Jennie dikattimi çekebilmek için sürekli sandalyemin arkasını tekmeliyordu. Ben de matematik hocamız tahtaya yeni denklem yazarken onları defterime geçirmekle uğraşıyordum ve sadece geçirmemle kalıyordu.

"Jennie tahtaya gelip bu soruyu cevaplamak ister misin, yoksa Lisa'nın arkasında durup sandalyesini biraz daha tekmelemeyi mi tercih edersin?"

Sınıftan gülüşmeler yükseldi, arkama dönüp bu sefer paçayı nasıl kurtarmaya çalışacaksın bakışı attım. Jennie homurdanarak kaderine razı olurken kapı çaldı.
Müdürümüzün kapıda görünmesiyle herkes donakaldı. Müdürün sınıfta ne işi vardı? Bu tek bir şeye işaretti: bir soruna.

"Oha" dedi Jennie sessizce, yüzümü asıp ona döndüm.

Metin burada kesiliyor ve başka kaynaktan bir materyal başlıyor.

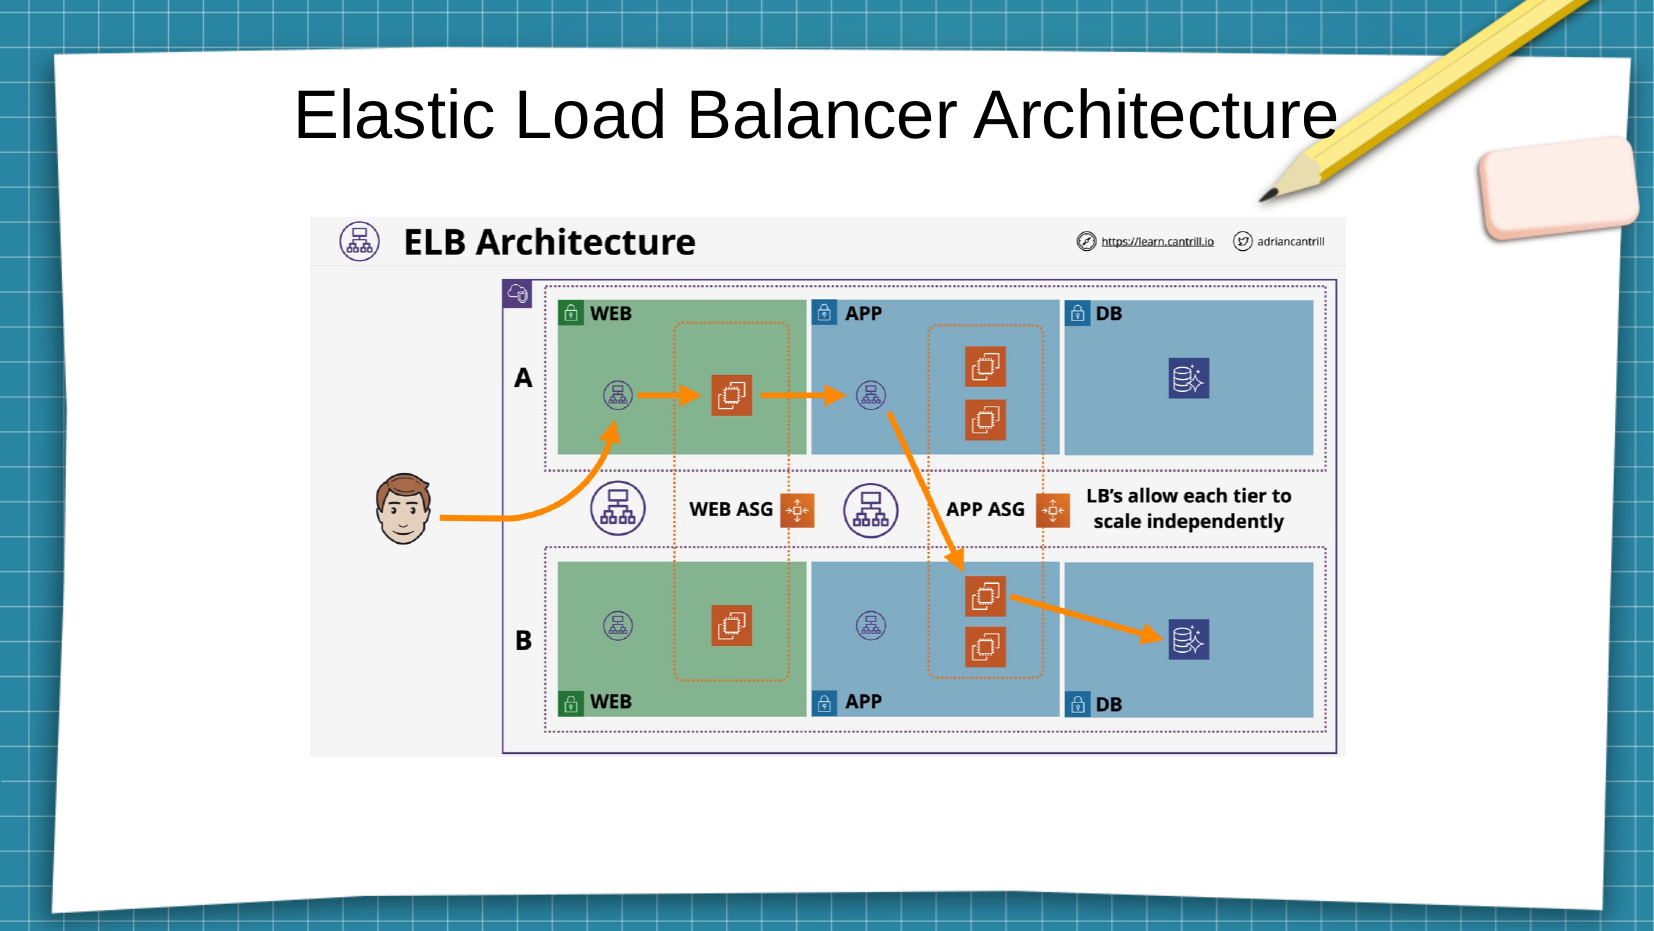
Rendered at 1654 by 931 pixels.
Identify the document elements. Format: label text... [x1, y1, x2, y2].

picture [0, 0, 1654, 931]
title Elastic Load Balancer Architecture [82, 37, 1571, 193]
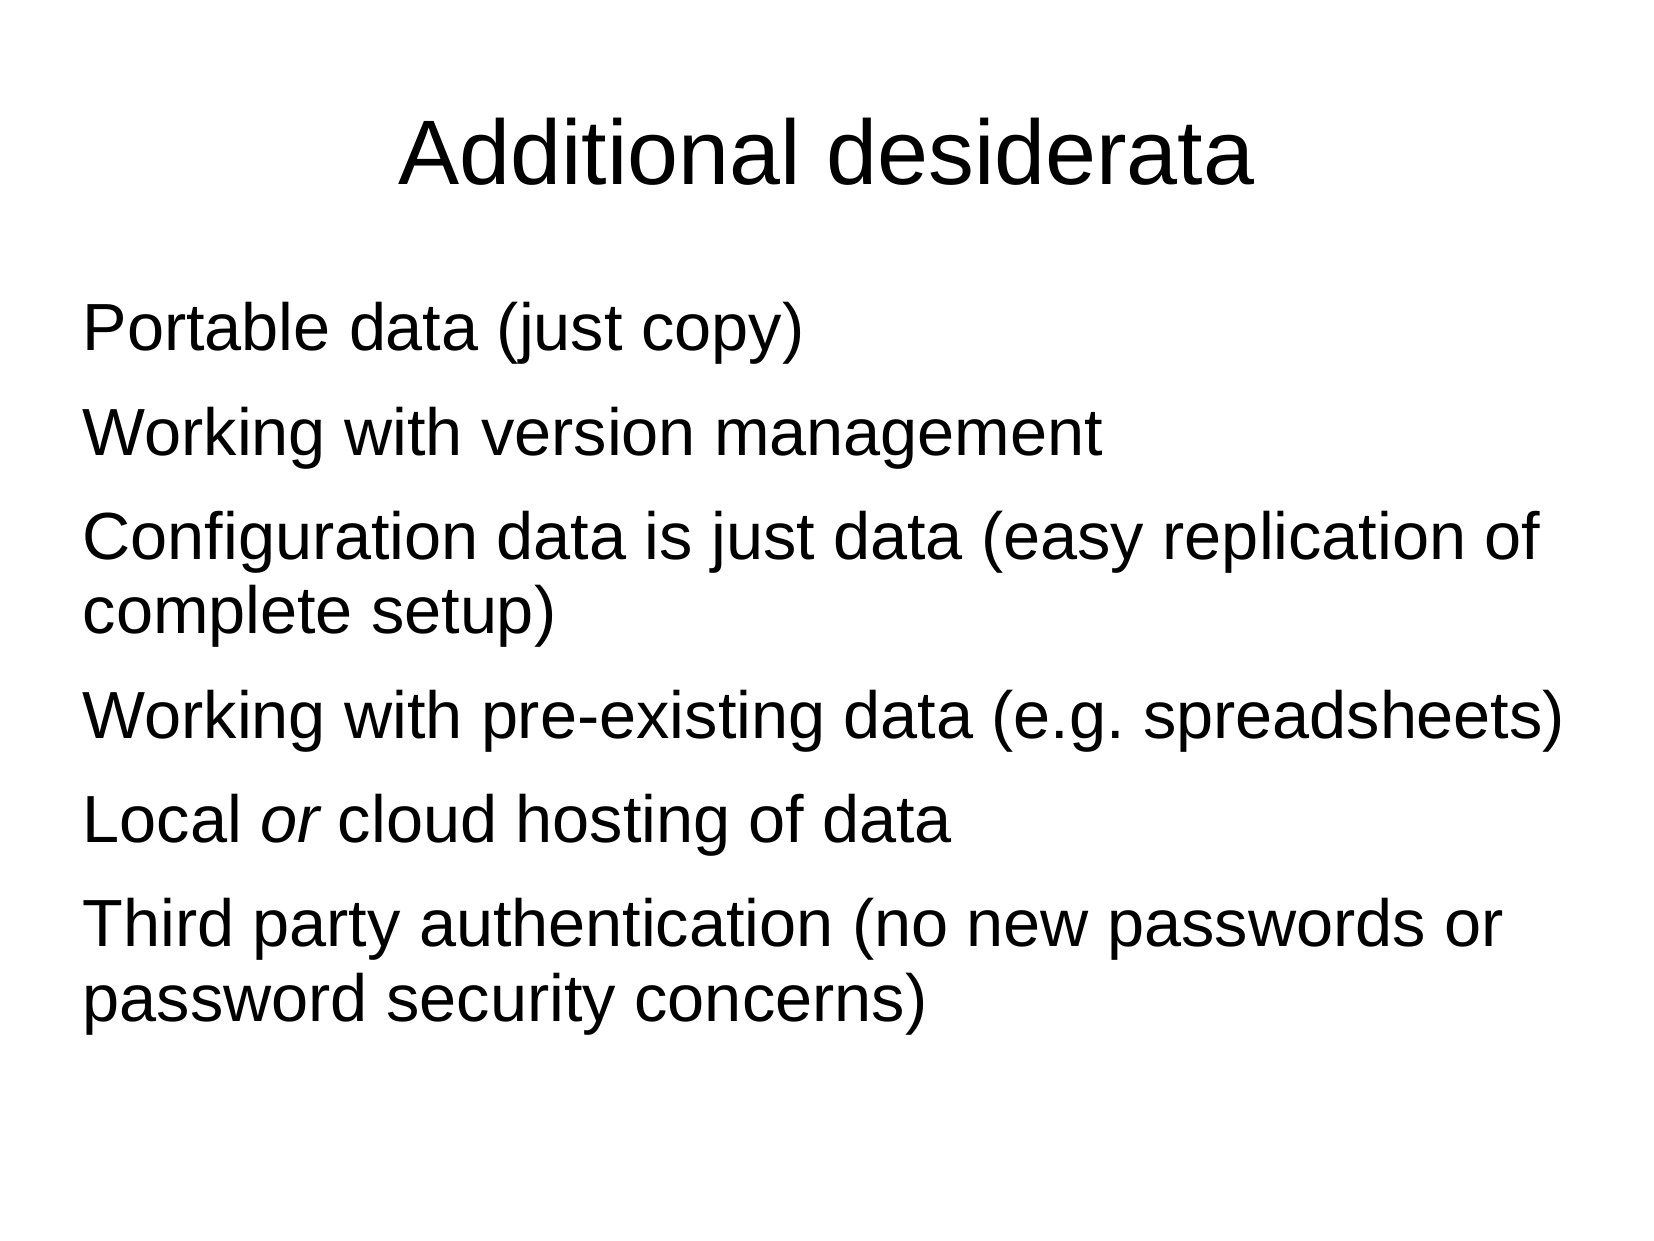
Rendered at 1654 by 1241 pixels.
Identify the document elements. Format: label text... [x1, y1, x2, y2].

Kapıya doğru başıyla işaret ederek "Polislere bak."

Şoka girmiş bir şekilde döndüm kapının ardında, koridorda gerçekten de iki polis duruyordu.

"Lalisa... "

Müdürün sesi beni suratıma tokat yemişim gibi kendime getirdi. Bana doğru adım atınca yüreğim ağzıma geldi. Gözlerinde yorgun ve anlayışlı bir bakış vardı.
"Eşyalarını toplayıp bizimle gelebilir misin."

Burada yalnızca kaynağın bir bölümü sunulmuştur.